Assim, o processo de coleta é bastante facilitado e as raízes que são cortadas na coleta ficam no solo e rebrotam. Assim, tiramos uma planta e em breve teremos no mesmo local uma grande quantidade de plantas que brotaram das raízes que ficaram fincadas no chão. Isso tenho observado porque sempre volto aos locais onde fiz yamadori e vejo a grande quantidade de novas brotações que surgem no local onde foi coletada a planta. Vendo por essa ótica, quando coletamos Calliandra Depauperata estamos multiplicando a quantidade de exemplares na natureza. Não quero aqui estimular a coleta desenfreada desta espécie. Antes de tirar uma planta do chão, é bom observar atentamente se ela realmente serve aos nossos objetivos. Se não for um bom exemplar para bonsai, melhor deixá-la ali mesmo.



Agora vamos à forma como coleto a Calliandra Depauperata.  Levo comigo as ferramentas básicas como chibanca, facão, tesourão, tesoura menor, plástico para acondicionamento, fita adesiva ou ligas para embalagem e... água. Sim. Levo água em garrafas pet, pois antes de começar o trabalho de escavação vou molhando ao redor da planta, para permitir que o torrão fique mais consistente. Enquanto a água é absorvida pelo solo, uso o tesourão para podar os galhos grossos, deixando a estrutura da planta na forma desejada. Depois de molhado o entorno do tronco da planta, vou cavando ao redor, cortando as raízes. Dependendo do porte da Calliandra, utilizo a chibanca ou simplesmente o facão. Quando a planta a ser coletada é de pequeno porte, enterro o facão na vertical e puxo cortando as raízes. Faço isso nos quatro lados da planta e logo todas as raízes horizontais estão contadas e o torrão fica retangular. Depois é só cortar alguma raiz que esteja mais profunda, o que é raro, e tirar o bloco do tronco com o torrão bem formado, pois a humidade ajuda. Aí é só envolver em plástico e a planta está pronta para transporte. No retorno para casa, é só colocar em bacia ou caixote com areia lavada (areia de construção) e em aproximadamente 10 dias ela já mostra brotação.



Em outras espécies de plantas o processo de coleta é bem mais trabalhoso, pois em geral as raízes grossas vão a grandes profundidades e as raízes funcionais, as finas, não estão rasas. Nesse caso a planta sofre um estresse bem maior e, dependendo da espécie, a recuperação é demorada.
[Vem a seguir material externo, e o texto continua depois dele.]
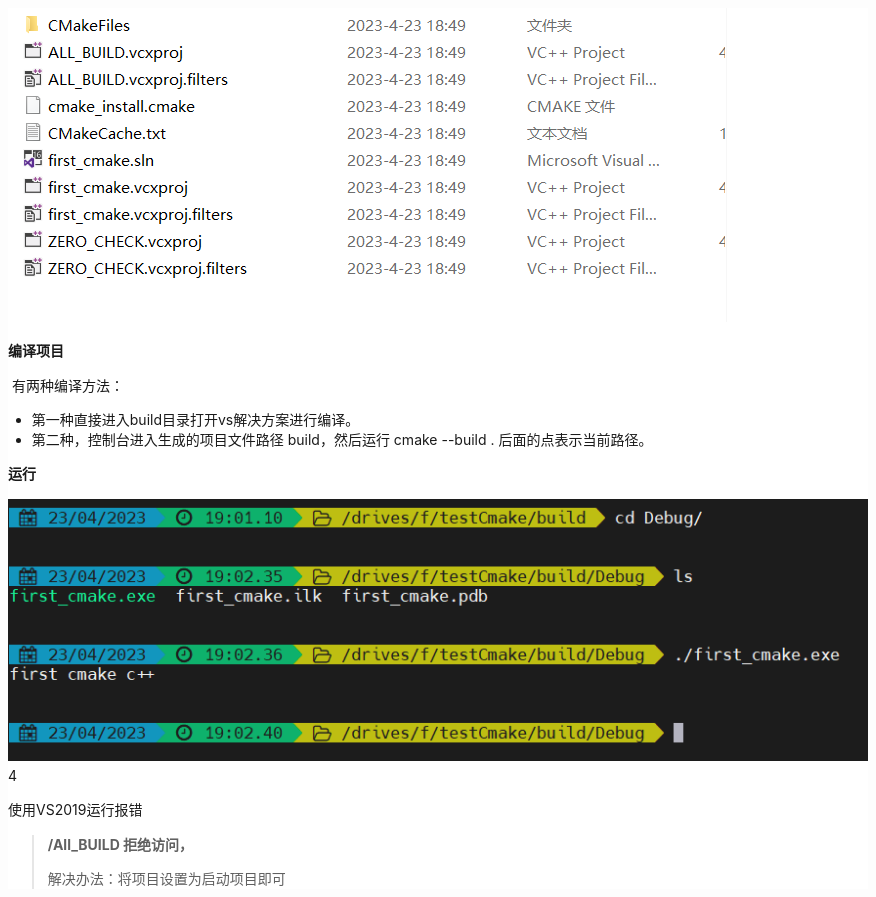 ![image-20230423185029087](NDK1.assets/image-20230423185029087.png)

**编译项目**

​	有两种编译方法：

- 第一种直接进入build目录打开vs解决方案进行编译。
- 第二种，控制台进入生成的项目文件路径 build，然后运行 cmake --build . 后面的点表示当前路径。



**运行**

![image-20230423190302679](NDK1.assets/image-20230423190302679.png)4



使用VS2019运行报错

> **/All_BUILD 拒绝访问，**
>
> 解决办法：将项目设置为启动项目即可
>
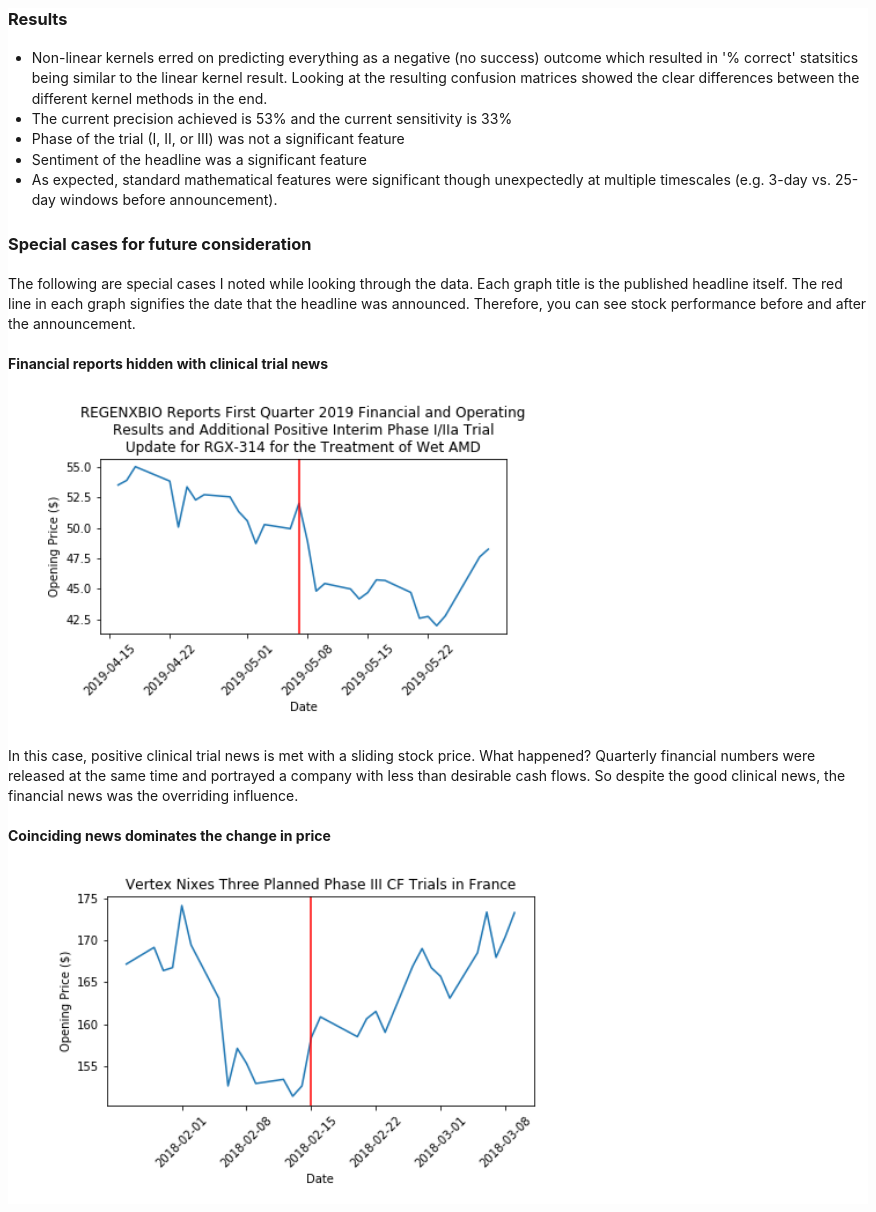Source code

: <h3> Results </h3>

<ul>
    <li> Non-linear kernels erred on predicting everything as a negative (no success) outcome which resulted in '% correct' statsitics being similar to the linear kernel result. Looking at the resulting confusion matrices showed the clear differences between the different kernel methods in the end. </li>
    <li> The current precision achieved is 53% and the current sensitivity is 33% </li>
    <li> Phase of the trial (I, II, or III) was not a significant feature </li>
    <li> Sentiment of the headline was a significant feature </li>
    <li> As expected, standard mathematical features were significant though unexpectedly at multiple timescales (e.g. 3-day vs. 25-day windows before announcement). </li>
</ul>

<h3> Special cases for future consideration </h3>

<p> The following are special cases I noted while looking through the data. Each graph title is the published headline itself. The red line in each graph signifies the date that the headline was announced. Therefore, you can see stock performance before and after the announcement. </p>

<h4> Financial reports hidden with clinical trial news </h4>

<figure>
    <img src="Images/stock_15.png" width=500px>
</figure>

<p> In this case, positive clinical trial news is met with a sliding stock price. What happened? Quarterly financial numbers were released at the same time and portrayed a company with less than desirable cash flows. So despite the good clinical news, the financial news was the overriding influence. </p>

<h4> Coinciding news dominates the change in price </h4>

<figure>
    <img src="Images/stock_168.png" width=500px>
</figure>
É bom que se tenha o cuidado de logo após acomodar a planta fazer uma cuidadosa  pulverização com algum tipo de inseticida para matar alguma praga que eventualmente venha na planta, como cupins, formigas ou outros insetos. Uso aquele chamado de Barrage, que é eficiente e barato e pode ser encontrado em qualquer pet shop ou loja de material veterinário. Esse procedimento evita trazer para casa pragas que podem se espalhar por outros bonsai que tivermos.
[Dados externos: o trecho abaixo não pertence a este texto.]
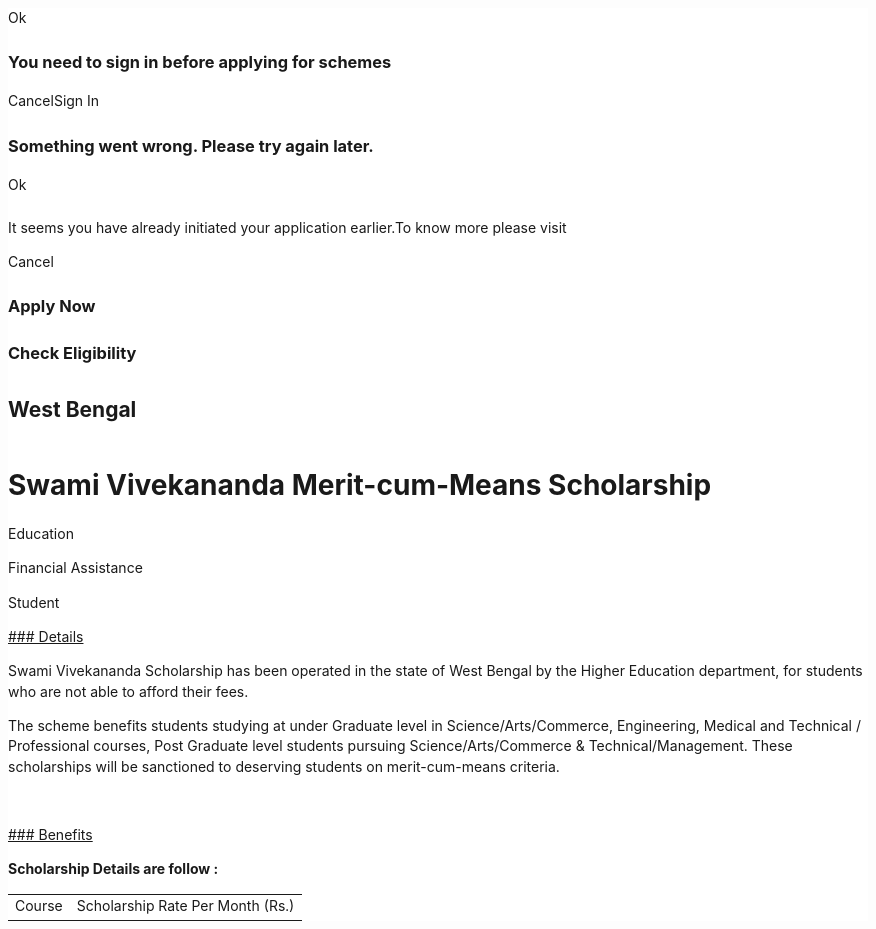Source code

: Ok

### 

### You need to sign in before applying for schemes

CancelSign In

### Something went wrong. Please try again later.

Ok

### 

It seems you have already initiated your application earlier.To know more please visit

Cancel

### Apply Now

### Check Eligibility

West Bengal
-----------

Swami Vivekananda Merit-cum-Means Scholarship
=============================================

Education

Financial Assistance

Student

[### Details](https://www.myscheme.gov.in/schemes/svmcms#details)

Swami Vivekananda Scholarship has been operated in the state of West Bengal by the Higher Education department, for students who are not able to afford their fees.

The scheme benefits students studying at under Graduate level in Science/Arts/Commerce, Engineering, Medical and Technical / Professional courses, Post Graduate level students pursuing Science/Arts/Commerce & Technical/Management. These scholarships will be sanctioned to deserving students on merit-cum-means criteria.

﻿

[### Benefits](https://www.myscheme.gov.in/schemes/svmcms#benefits)

**Scholarship Details are follow :**

<table class="border border-solid border-gray-300 w-full table-fixed border-collapse"><tbody data-slate-node="element"><tr class=" border-b border-gray-300" data-slate-node="element"><td class="border-solid border-r last:border-r-0 border-gray-300 p-2 text-sm" data-slate-node="element"><span data-slate-node="text"><span data-slate-leaf="true"><span data-slate-string="true">Course</span></span></span></td><td class="border-solid border-r last:border-r-0 border-gray-300 p-2 text-sm" data-slate-node="element"><span data-slate-node="text"><span data-slate-leaf="true"><span data-slate-string="true">Scholarship Rate Per Month (Rs.)</span></span></span></td></tr><tr class=" border-b border-gray-300" data-slate-node="element"></tr></tbody></table>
ARAMAÇÃO – Quanto à estruturação e condução da copa, tenho obtido melhores resultados fazendo tracionamento dos galhos lignificados, ou seja, que já adquiriram estrutura de madeira. Para aramar, melhor fazê-lo enquanto os galhos ainda estão bem finos, entre 2 e 3mm, pois logo a madeira se torna áspera e fácil de quebrar. Em aproximadamente 4 meses os arames podem ser retirados, dependendo da espessura do galho e curvatura que se deseja obter.
Mas, grande parte do trabalho de formação da copa da Calliandra Depauperata pode ser feito usando constantemente a poda de galhos para adensamento e estruturação da copa.
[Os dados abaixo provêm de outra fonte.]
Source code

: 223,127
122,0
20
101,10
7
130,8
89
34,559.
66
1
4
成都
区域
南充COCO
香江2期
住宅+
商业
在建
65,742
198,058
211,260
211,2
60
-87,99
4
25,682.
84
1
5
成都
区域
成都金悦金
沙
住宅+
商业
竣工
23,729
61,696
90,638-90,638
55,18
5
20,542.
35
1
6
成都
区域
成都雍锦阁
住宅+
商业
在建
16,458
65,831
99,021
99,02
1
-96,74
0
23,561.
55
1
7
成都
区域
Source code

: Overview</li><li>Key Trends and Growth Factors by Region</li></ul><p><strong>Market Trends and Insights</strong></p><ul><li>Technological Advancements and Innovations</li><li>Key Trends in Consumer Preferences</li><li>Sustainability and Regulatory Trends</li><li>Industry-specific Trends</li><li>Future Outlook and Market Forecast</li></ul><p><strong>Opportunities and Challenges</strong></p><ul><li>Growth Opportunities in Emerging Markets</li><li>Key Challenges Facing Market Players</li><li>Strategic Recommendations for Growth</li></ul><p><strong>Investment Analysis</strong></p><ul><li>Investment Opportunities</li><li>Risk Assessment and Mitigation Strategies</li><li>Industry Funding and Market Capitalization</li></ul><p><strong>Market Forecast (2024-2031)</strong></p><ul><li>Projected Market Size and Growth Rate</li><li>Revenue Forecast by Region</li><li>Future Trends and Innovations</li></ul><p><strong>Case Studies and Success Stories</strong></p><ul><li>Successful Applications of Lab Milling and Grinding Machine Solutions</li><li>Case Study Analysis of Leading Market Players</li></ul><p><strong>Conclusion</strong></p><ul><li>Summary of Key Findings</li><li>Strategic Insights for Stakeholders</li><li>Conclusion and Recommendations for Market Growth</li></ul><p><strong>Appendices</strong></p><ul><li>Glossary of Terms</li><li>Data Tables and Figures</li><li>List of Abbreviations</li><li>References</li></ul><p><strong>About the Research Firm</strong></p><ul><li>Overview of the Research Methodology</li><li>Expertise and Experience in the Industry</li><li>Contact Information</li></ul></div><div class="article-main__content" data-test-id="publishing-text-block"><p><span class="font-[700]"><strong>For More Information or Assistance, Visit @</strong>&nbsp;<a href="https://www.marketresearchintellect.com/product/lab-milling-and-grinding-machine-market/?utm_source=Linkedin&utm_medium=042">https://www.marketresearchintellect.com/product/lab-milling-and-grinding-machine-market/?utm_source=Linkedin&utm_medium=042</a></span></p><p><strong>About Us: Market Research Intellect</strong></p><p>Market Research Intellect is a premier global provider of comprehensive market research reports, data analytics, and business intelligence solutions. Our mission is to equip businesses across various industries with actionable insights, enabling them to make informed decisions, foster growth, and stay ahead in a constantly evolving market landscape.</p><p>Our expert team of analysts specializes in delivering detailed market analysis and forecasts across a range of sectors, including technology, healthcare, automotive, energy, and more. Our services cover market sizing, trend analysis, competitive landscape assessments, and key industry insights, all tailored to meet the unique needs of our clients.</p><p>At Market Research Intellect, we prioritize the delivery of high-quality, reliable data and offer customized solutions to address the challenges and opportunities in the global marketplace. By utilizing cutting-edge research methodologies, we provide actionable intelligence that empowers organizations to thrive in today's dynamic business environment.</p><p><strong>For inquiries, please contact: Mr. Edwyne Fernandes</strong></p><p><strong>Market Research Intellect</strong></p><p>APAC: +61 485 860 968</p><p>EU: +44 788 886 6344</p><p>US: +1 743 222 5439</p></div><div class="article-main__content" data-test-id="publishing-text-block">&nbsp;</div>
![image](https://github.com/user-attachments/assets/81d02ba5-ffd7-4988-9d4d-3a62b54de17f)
Bem, essas são as observações que tenho feito sobre a Calliandra Depauperata nesses anos de contato com ela. Faço observações em casa, com elas bem alimentadas, mas rotineiramente estou indo ao campo em companhia de alguns amigos bonsaístas e venho observando o seu comportamento na natureza em todas as estações do ano.
Espero ter ajudado aos que buscam informações sobre essa variedade de calliandra.